Your objective: Copy everything from the line containing "the example 11.15.39" down to the line containing "As read: 11.23", swapping "Inspector's" for "Auditor's" wherever it occurs and leaving all else unchanged. Omit the pictures.

Data entries:
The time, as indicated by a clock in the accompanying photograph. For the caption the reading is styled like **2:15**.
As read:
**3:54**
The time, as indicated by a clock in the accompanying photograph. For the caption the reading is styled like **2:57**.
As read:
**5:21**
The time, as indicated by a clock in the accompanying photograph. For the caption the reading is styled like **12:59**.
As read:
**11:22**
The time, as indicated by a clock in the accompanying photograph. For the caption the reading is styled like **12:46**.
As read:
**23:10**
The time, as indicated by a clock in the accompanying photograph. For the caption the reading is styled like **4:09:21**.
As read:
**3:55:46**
---
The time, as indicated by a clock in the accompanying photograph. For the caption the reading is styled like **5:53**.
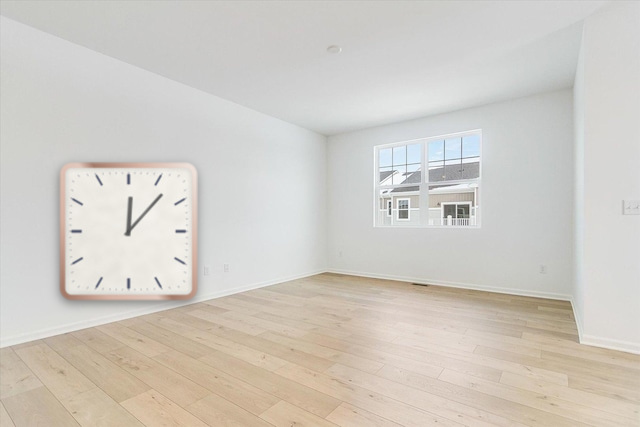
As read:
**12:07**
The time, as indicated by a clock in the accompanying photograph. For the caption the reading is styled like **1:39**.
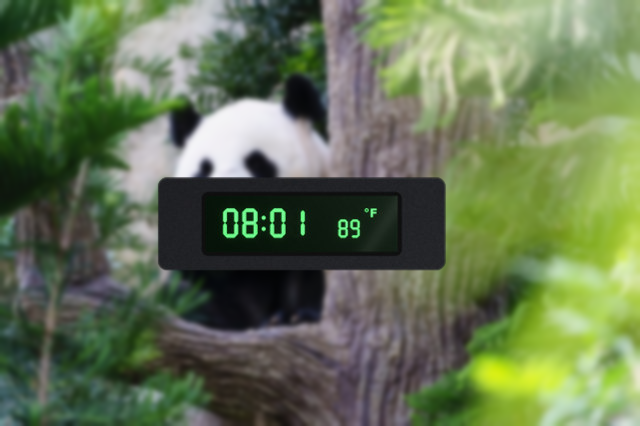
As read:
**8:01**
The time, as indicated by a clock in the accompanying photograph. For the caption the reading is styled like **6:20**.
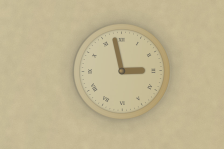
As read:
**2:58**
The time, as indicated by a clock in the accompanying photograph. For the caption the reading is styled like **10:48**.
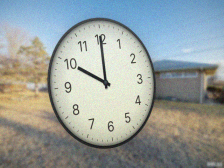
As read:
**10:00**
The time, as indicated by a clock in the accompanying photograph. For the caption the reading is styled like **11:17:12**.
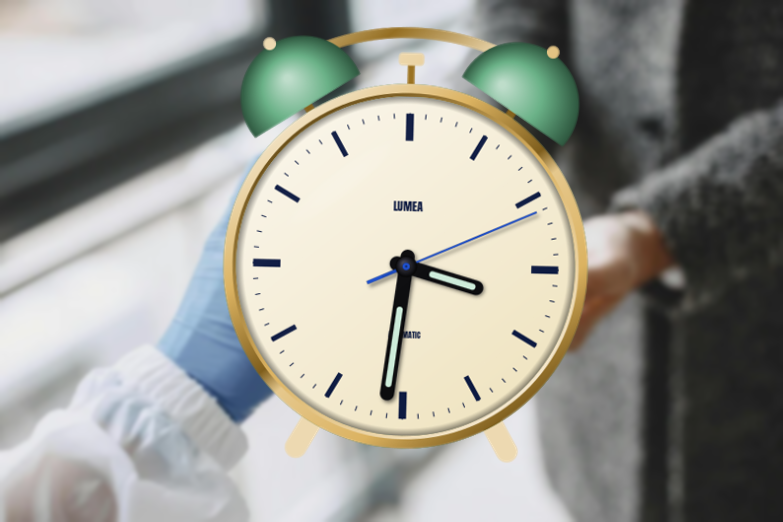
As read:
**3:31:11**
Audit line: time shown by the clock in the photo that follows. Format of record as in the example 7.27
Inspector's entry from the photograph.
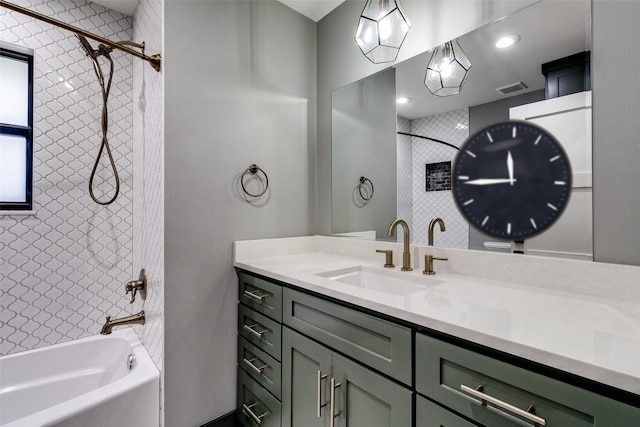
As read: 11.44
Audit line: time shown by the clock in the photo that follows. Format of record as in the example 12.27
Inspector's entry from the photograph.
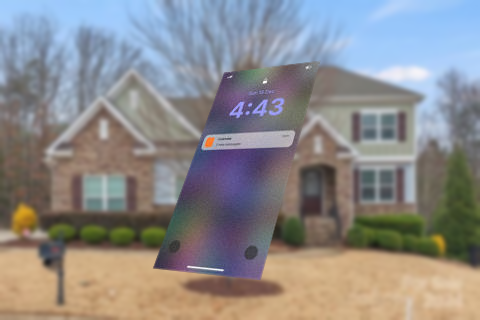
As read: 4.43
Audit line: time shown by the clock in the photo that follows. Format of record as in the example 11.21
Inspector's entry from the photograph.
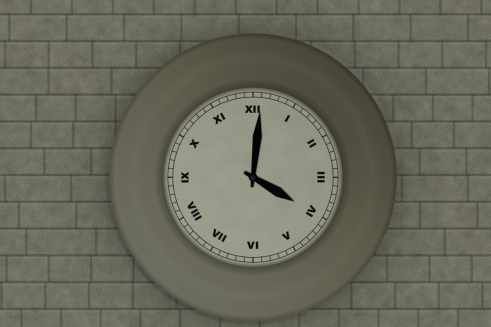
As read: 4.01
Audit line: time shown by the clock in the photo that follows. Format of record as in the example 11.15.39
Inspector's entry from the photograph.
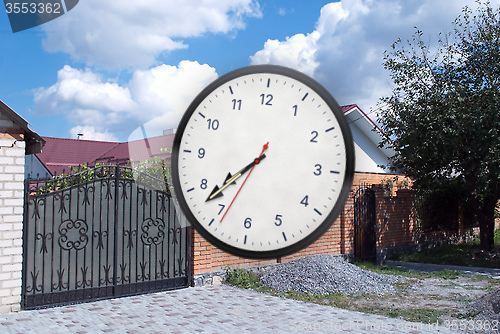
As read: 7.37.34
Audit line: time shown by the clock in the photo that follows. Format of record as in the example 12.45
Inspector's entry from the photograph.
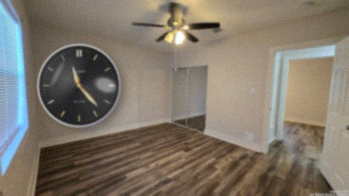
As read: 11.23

Exercise answer:
Audit line: time shown by the clock in the photo that follows. Format of record as in the example 11.15.39
Auditor's entry from the photograph.
As read: 7.37.34
Audit line: time shown by the clock in the photo that follows. Format of record as in the example 12.45
Auditor's entry from the photograph.
As read: 11.23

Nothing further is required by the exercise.